Tuesday, April 23, 2013

‘Panopticon Letters: Missive I’ at Talwar Gallery

Set against the technical descriptions of architectural plans for ostensibly an ideal prison, British philosopher-social reformer Jeremy Bentham’s film ‘The Panopticon’ (1748-1832) composed of images and sounds of sky as well as water followed the course of the Thames. Using a series of methods so as to play with notions of disorienting and falsified representations, Alia Syed employs Bentham’s core ideas about the gaze as a controlling albeit benign tool.

In an effort to re-envision the more traditional British landscape style of painting through the peculiar prism of contemporary filmmaking, artist Alia Syed’s ‘Panopticon Letters: Missive I’ at Talwar Gallery’s New York venue shifts narratives from past to present that emerge from a correspondence of letters.
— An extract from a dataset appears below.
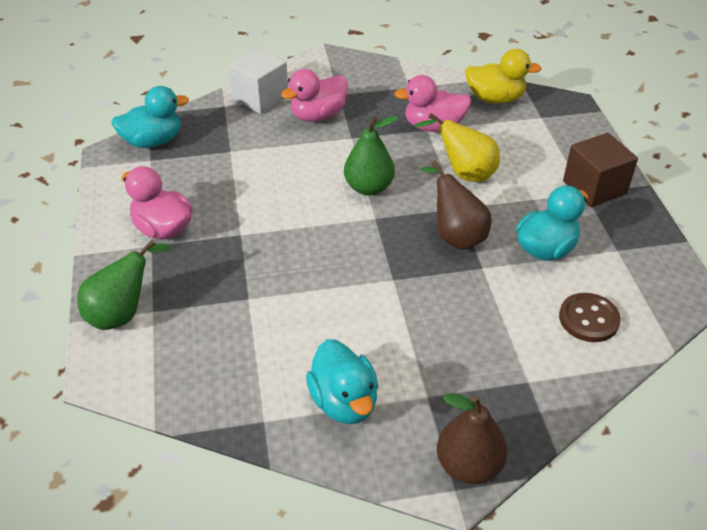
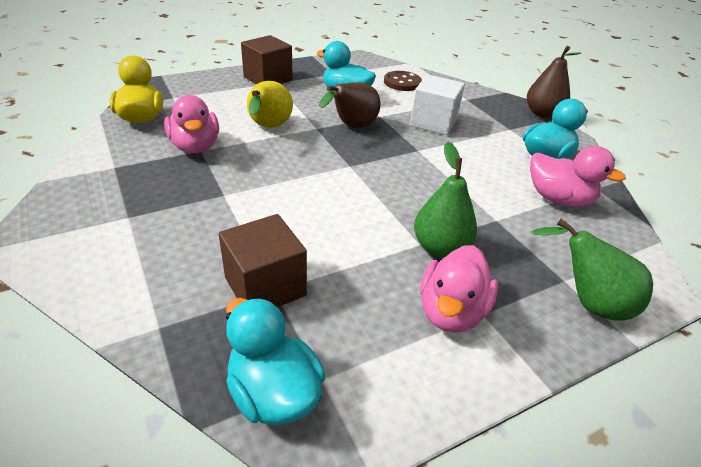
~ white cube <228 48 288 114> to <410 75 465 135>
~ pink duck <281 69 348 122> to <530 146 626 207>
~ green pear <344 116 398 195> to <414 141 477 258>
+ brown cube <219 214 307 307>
Born in Swansea, Wales and working from London, UK, she has been involved in experimental filmmaking for ore than two decades. Her films have been featured at the Museum of Modern Art, New York (2010);  Museo Reina Sofia, Madrid (2009); XV Sydney Biennale (2006); Hayward Gallery, London (2005); and Tate Britain, London (2003); among other institutes. A curatorial note makes following important points about the exhibitions:
  • Set against textural, rhythmic imagery, the various elements of the film at times work in parallel and opposition to each other in a restructuring of conventional narrative forms, while following the passage of time by the rising and setting of the sun.
  • The uniqueness of Panopticon Letters lies in Syed’s paring down elements of sky and water into minimal gradations of light and color. The serial architectonics of panopticism is evoked by filmic sleights of hand – working with, parallel to, and at counter purpose to the soundtrack, setting up a framework of counterpoint strategies – between components of the image, between image and sound, and within the construction of the soundtrack itself.
  • Alia Syed’s work examines memory, representation and colonialism through narratives constructed from both personal and historical realities. As the artist remarks, “Through my dérive along the Thames I encountered further histories. These geographies provoked memories of trauma, creating new narratives that have shaped the film. The voice of Bentham’s benign paternalism is fissured through my own fictionalized narratives.”
In conjunction with her film, the exhibit features new photographic works. It continues until May 18, 2013.